Your task: Could you copy out the lines below word for word, leaving out the pictures?

Input rows:
** begin **

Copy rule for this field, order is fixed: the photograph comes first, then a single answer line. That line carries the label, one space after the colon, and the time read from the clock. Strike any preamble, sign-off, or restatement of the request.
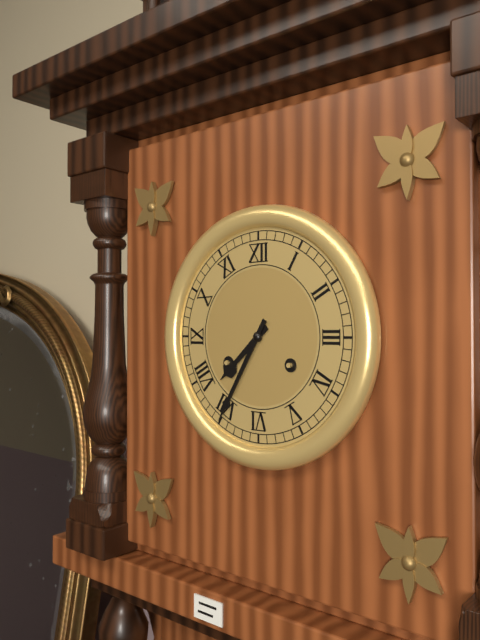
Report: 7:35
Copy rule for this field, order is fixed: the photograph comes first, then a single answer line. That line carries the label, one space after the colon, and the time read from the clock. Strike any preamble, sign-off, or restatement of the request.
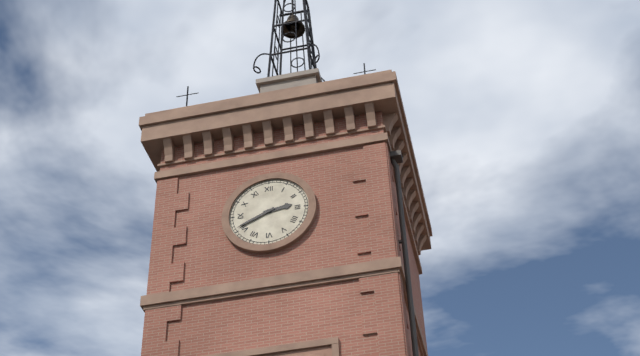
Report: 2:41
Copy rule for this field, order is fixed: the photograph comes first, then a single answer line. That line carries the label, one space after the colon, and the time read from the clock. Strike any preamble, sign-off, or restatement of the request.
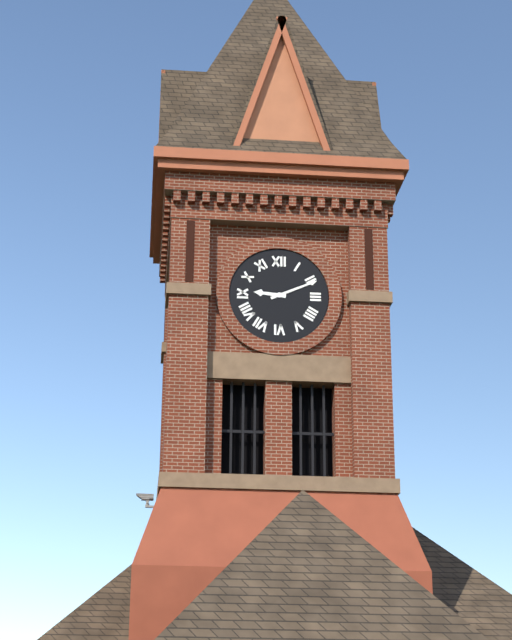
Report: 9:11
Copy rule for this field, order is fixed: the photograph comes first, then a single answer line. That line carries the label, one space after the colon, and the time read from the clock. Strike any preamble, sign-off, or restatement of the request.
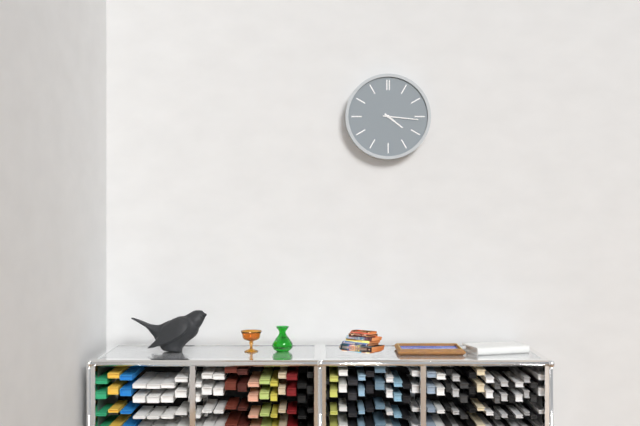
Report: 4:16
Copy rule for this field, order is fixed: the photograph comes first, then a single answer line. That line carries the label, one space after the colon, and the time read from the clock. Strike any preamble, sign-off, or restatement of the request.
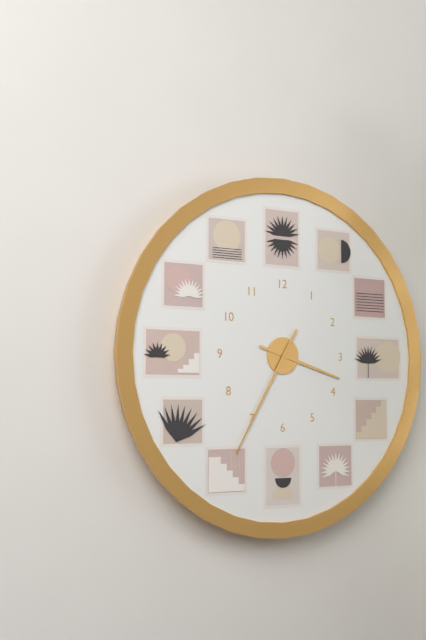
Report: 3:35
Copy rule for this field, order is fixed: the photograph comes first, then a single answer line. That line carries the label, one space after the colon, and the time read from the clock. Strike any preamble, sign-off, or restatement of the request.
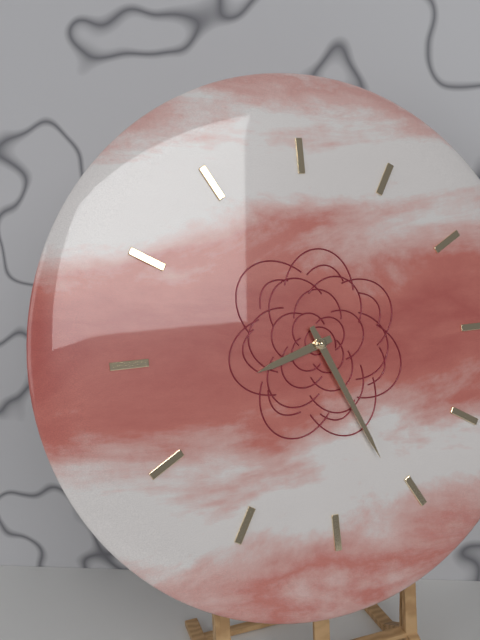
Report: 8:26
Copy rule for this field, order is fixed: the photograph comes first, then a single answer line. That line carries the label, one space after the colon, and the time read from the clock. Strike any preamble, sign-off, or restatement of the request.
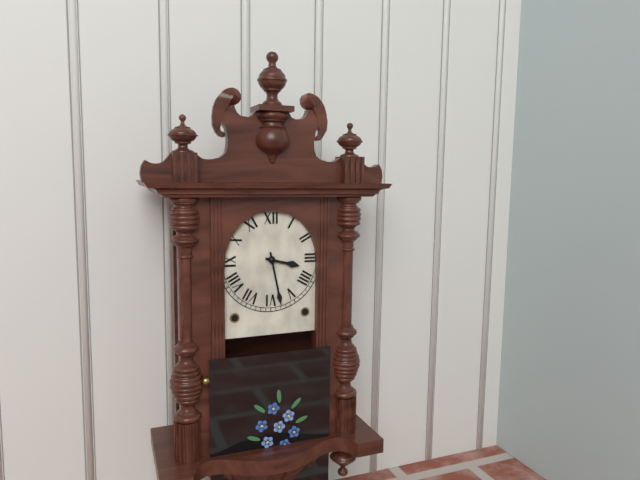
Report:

** end **

Solution:
Copy rule for this field, order is fixed: the photograph comes first, then a single answer line. That line carries the label, one space after the colon, and the time read from the clock. Strike any preamble, sign-off, or restatement of the request.
Report: 7:35
Copy rule for this field, order is fixed: the photograph comes first, then a single answer line. That line carries the label, one space after the colon, and the time read from the clock. Strike any preamble, sign-off, or restatement of the request.
Report: 2:41
Copy rule for this field, order is fixed: the photograph comes first, then a single answer line. That line carries the label, one space after the colon, and the time read from the clock. Strike any preamble, sign-off, or restatement of the request.
Report: 9:11
Copy rule for this field, order is fixed: the photograph comes first, then a single answer line. That line carries the label, one space after the colon, and the time read from the clock. Strike any preamble, sign-off, or restatement of the request.
Report: 4:16
Copy rule for this field, order is fixed: the photograph comes first, then a single answer line. That line carries the label, one space after the colon, and the time read from the clock. Strike any preamble, sign-off, or restatement of the request.
Report: 3:35
Copy rule for this field, order is fixed: the photograph comes first, then a single answer line. That line carries the label, one space after the colon, and the time read from the clock. Strike any preamble, sign-off, or restatement of the request.
Report: 8:26
Copy rule for this field, order is fixed: the photograph comes first, then a single answer line. That line carries the label, one space after the colon, and the time read from the clock. Strike any preamble, sign-off, or restatement of the request.
Report:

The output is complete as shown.